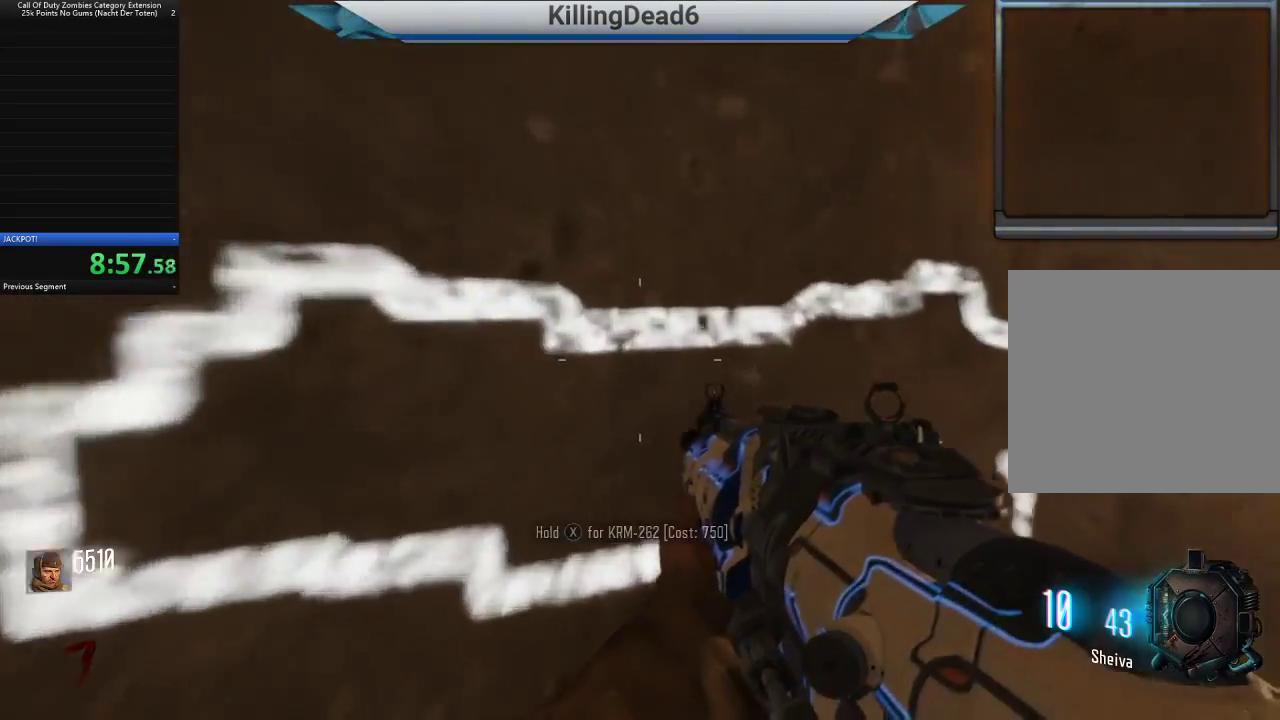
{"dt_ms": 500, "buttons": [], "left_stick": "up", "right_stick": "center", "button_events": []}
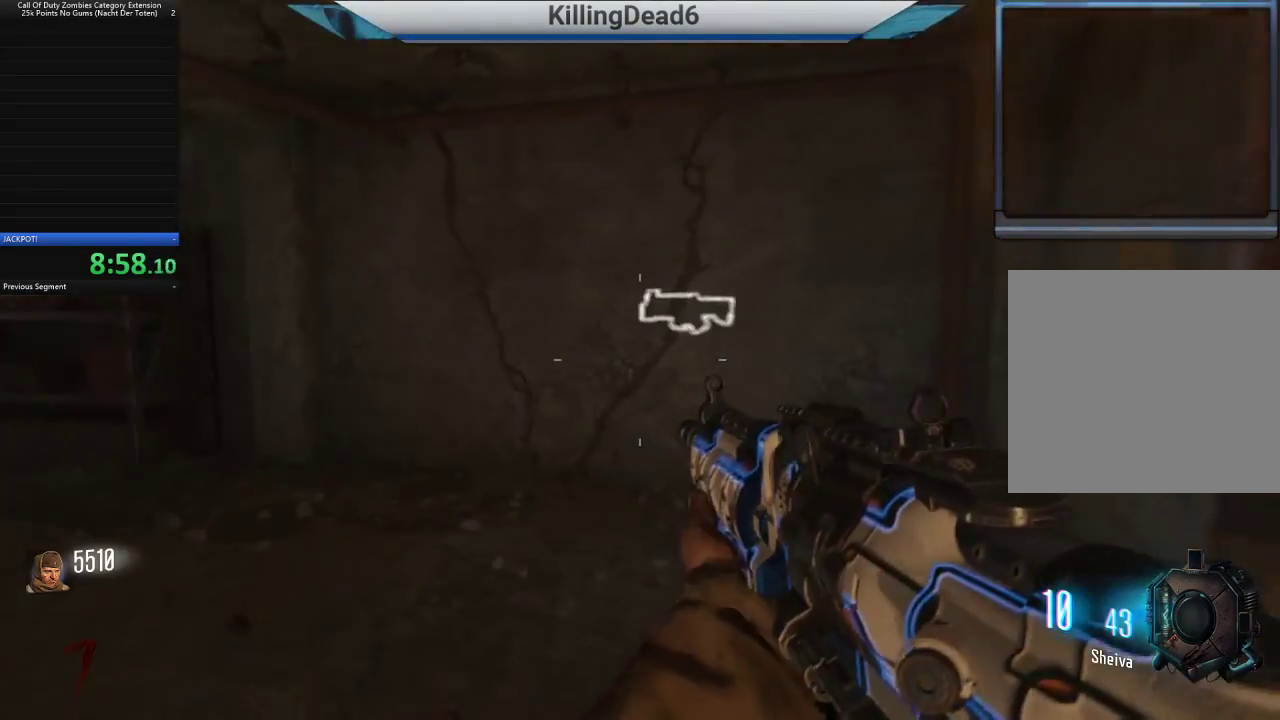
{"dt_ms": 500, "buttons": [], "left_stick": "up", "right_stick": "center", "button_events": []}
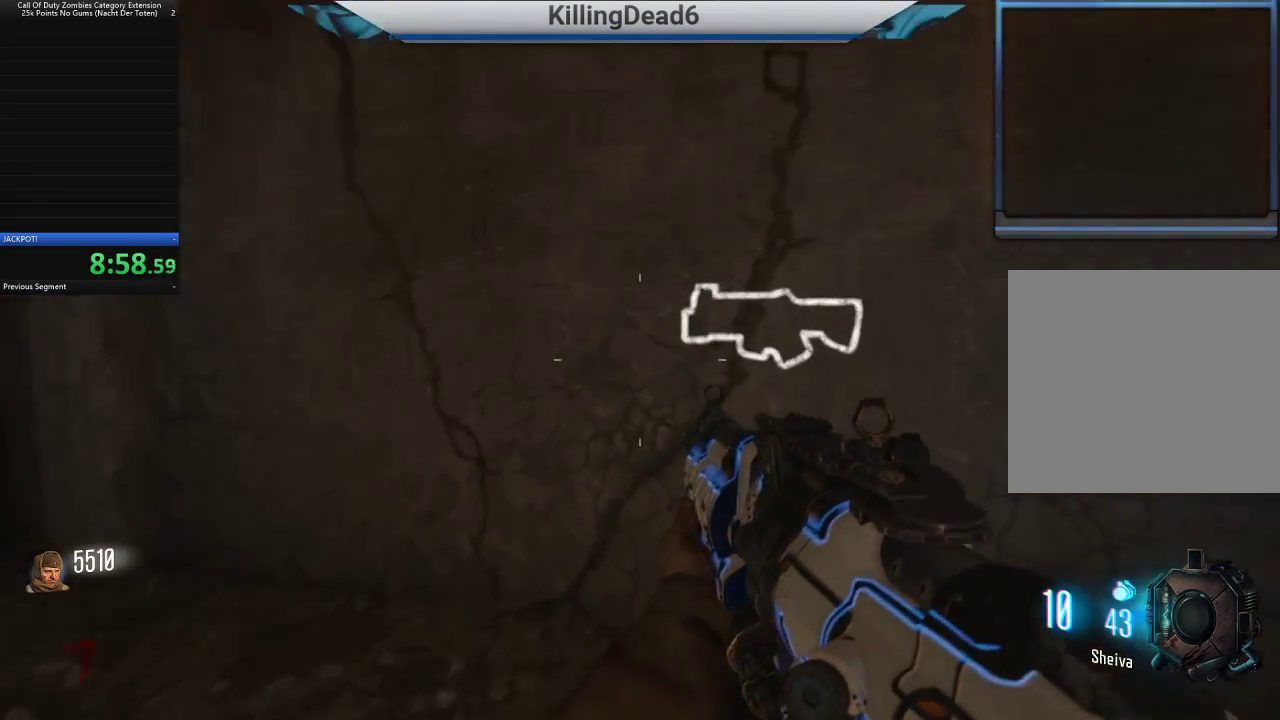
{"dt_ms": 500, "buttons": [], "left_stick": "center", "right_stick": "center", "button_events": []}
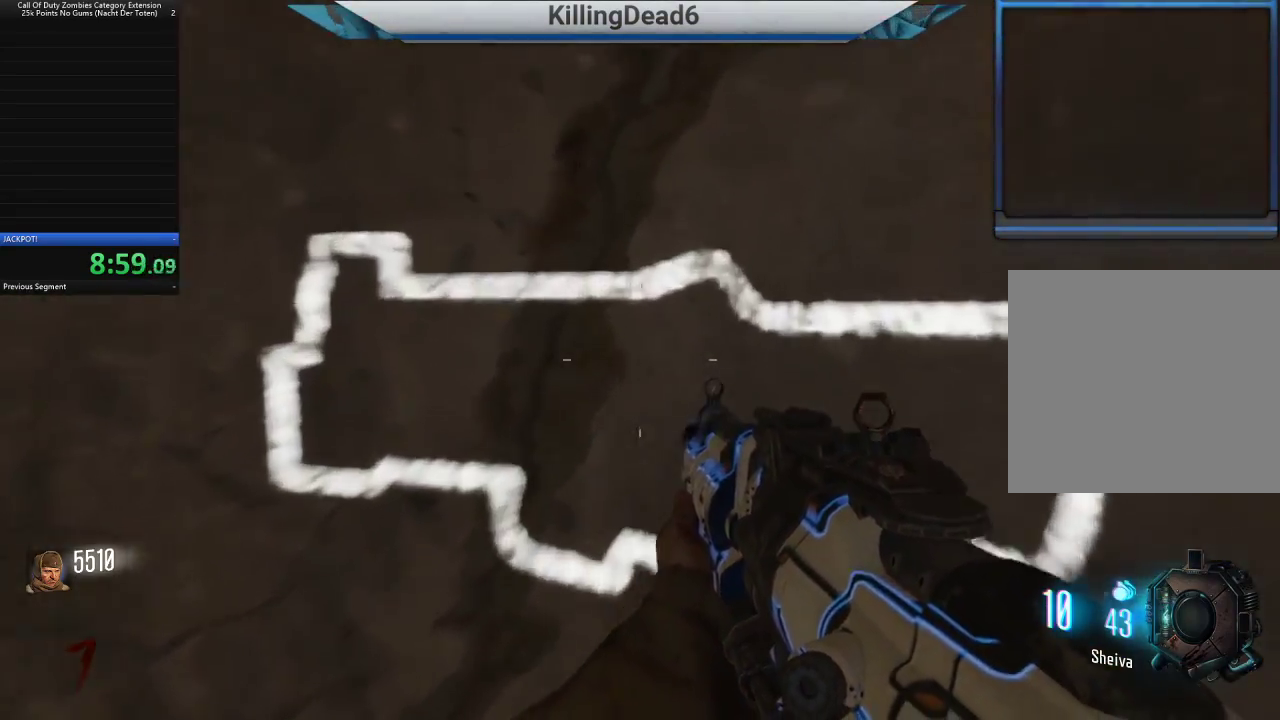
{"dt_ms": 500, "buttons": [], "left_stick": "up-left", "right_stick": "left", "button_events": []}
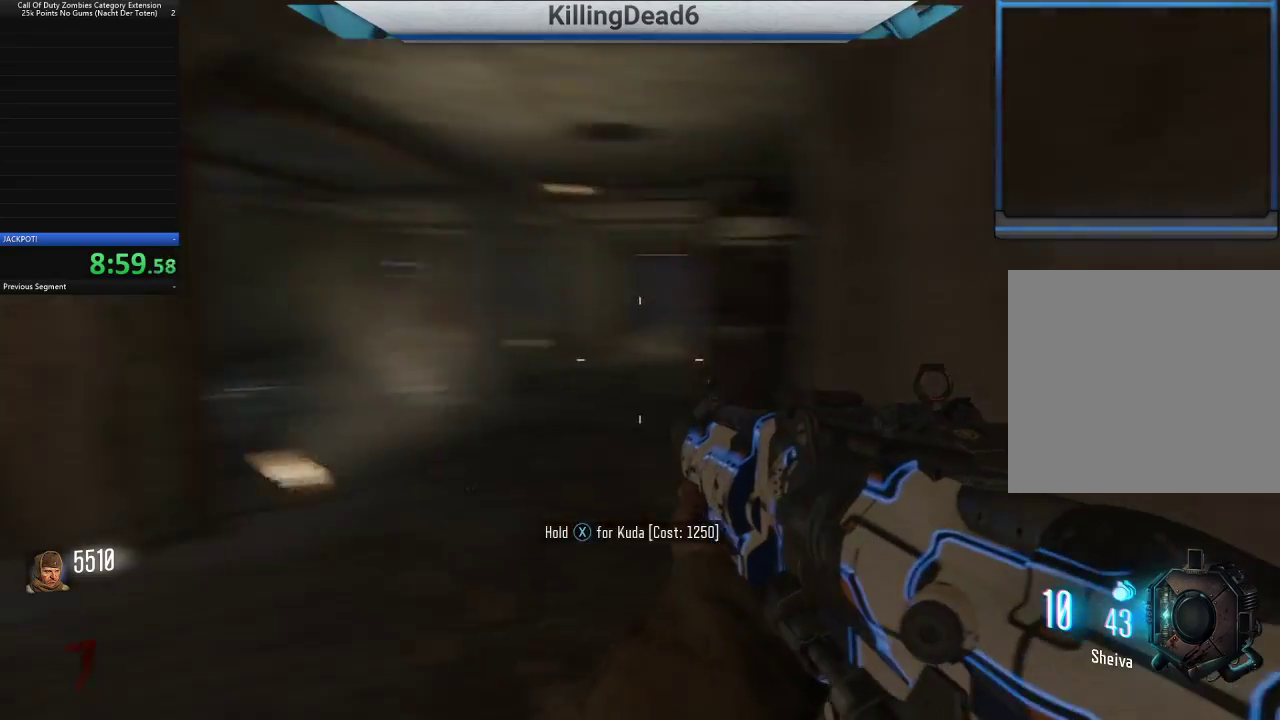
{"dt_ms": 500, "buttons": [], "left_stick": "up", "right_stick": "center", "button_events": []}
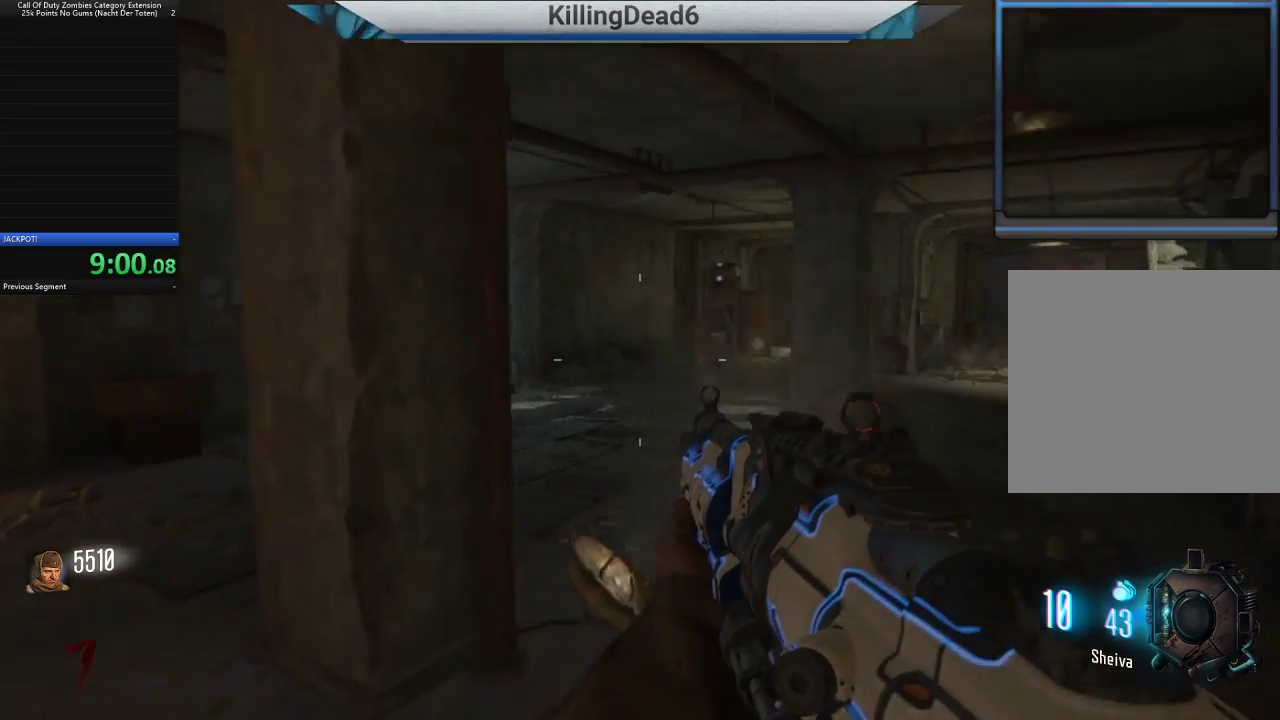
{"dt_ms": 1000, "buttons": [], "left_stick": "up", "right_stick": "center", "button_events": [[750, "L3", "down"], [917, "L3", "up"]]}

• • • • •

- **Problem to work on**: Repeat the whole listing above word for word, but keep any picture out of it.

- **Task output**:
{"dt_ms": 500, "buttons": [], "left_stick": "up", "right_stick": "center", "button_events": []}
{"dt_ms": 500, "buttons": [], "left_stick": "up", "right_stick": "center", "button_events": []}
{"dt_ms": 500, "buttons": [], "left_stick": "center", "right_stick": "center", "button_events": []}
{"dt_ms": 500, "buttons": [], "left_stick": "up-left", "right_stick": "left", "button_events": []}
{"dt_ms": 500, "buttons": [], "left_stick": "up", "right_stick": "center", "button_events": []}
{"dt_ms": 1000, "buttons": [], "left_stick": "up", "right_stick": "center", "button_events": [[750, "L3", "down"], [917, "L3", "up"]]}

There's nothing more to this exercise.